* WHAT IS ASKED
A - List every number of parameters given for a model or strategy in the article on optimizing trading strategies.
B - Write the next part of the article on optimizing trading strategies, picking up after its final sentence.

# AnalyticBridge

A Data Science Central Community

Some of my old articles published in 2001, but still worth reading. Lots of good data science advice in it.

Pitfalls in Optimizing Statistical Trading Strategies. Part I: Over-Parametrization.

One of the common mistakes in optimizing statistical trading strategies consists of over-parametrizing the problem and then computing a global optimum. It is well know that this technique provides extremely high return on historical data but does not work in practice. We shall investigate this problem, and see how it can be side-stepped. We will explain how to build a very efficient 6-parameter strategy.

This issue is actually relevant to many real life statistical and mathematical situations. The problem itself can be referred to as over-parametrization or over-fitting. The explication as to why this approach fails can be illustrated by a simple example. Let's imagine you fit data with a 30-parameter model. If you have 30 data points (that is, the number of parameters is equal to the number of observations), then you can have a perfect, fully optimized fit with your data set. However, any future data point (e.g. tomorrow stock prices) might have a very bad fit with the model, resulting in huge losses. Why? We have the same number of parameters as data points. Thus, on average each estimated parameter of the model is worth no more than one data point.

From a statistical viewpoint, you are in the same situation as if you were estimating the median US salary, interviewing only one person. Chances are your estimation will be very poor, even though the fit with your one-person sample is perfect. In fact, you run a 50% chance that the salary of the interviewee will be either very low or very high.

Roughly speaking, this is what happens when over-parametricizing a model. You obviously gain by reducing the number of parameters. However, if handled correctly, the drawback can actually be turned into an advantage. You can actually build a model with many parameters that is more robust and more efficient (in terms of return rate) than a simplistic model with fewer parameters. How is it possible? The answer to the question is in the way you test the strategy. When you use a model with more than three parameters, the strategy that provides the highest return on historical data will not be the best. You need to use more sophisticated optimization criteria.

* DATASET SECTION
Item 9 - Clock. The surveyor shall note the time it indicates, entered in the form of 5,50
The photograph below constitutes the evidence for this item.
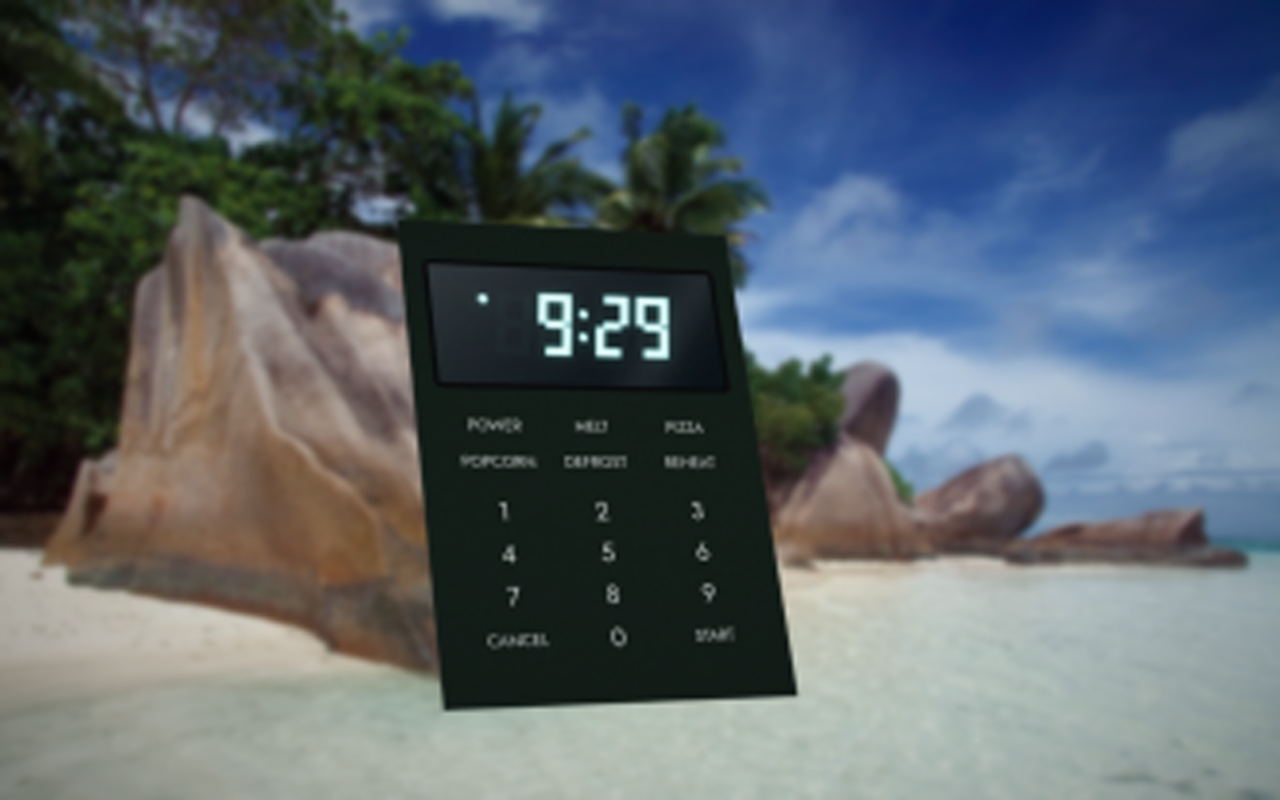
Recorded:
9,29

* ANSWERS GIVEN
A -
- 6 (a 6-parameter strategy)
- 30 (a 30-parameter model)
- three (a model with more than three parameters)

B -
One solution is to add boundaries to the problem thus performing constrained optimization. Look for strategies that meet one fundamental constraint: reliability. That is, you want to eliminate all strategies that are too sensitive to small variations. Thus, you focus on that tiny part of the parameter space that shows robustness against all kinds of noise. Noise, in this case, can be trading errors, spread, small variations in the historical stock prices or in the parameter set.

From a practical viewpoint, the solution consists in trying million of strategies that work well under many different market conditions. Usually, it requires several months' worth of data to have various market patterns and some statistical significance. Then for each of these strategies, you must introduce noise in millions of different ways and look at the impact. You then discard all strategies that can be badly impacted by noise and retain the tiny fraction that are robust.

The computational problem is complex, since it is in fact equivalent to testing millions of millions of strategies. But it is worth the effort. The end result is a reliable strategy that can be adjusted over time by slightly varying the parameters. Data Shaping's strategies are actually designed this way. They are associated with 6 parameters:

• Four parameters are used to track how the stock is moving (up, neutral, or down)
• One parameter is used to set the buy price
• One parameter is used to set the sell price

The details will appear in the Professional issue of the newsletter.

It would have been possible to reduce the dimensionality of the problem by imposing symmetry in the parameters (e.g. parameters being identical for buy and sell price). Instead, our approach combines the advantage of low dimensionality (reliability) with returns appreciably higher than you would normally expect when being conservative.

A final note of advice. When you backtest a trading system, optimize the strategy using historical data that are more than one month old. Then check if the real-life return obtained during the last month (outside the historical data time-window ) is satisfactory. If your system passes this test, then optimize the strategy using the most recent data, and use it. Otherwise, do not use your trading system in real life. More on backtesting in the next issue.

Part II: Improving long-term return on short-term strategies.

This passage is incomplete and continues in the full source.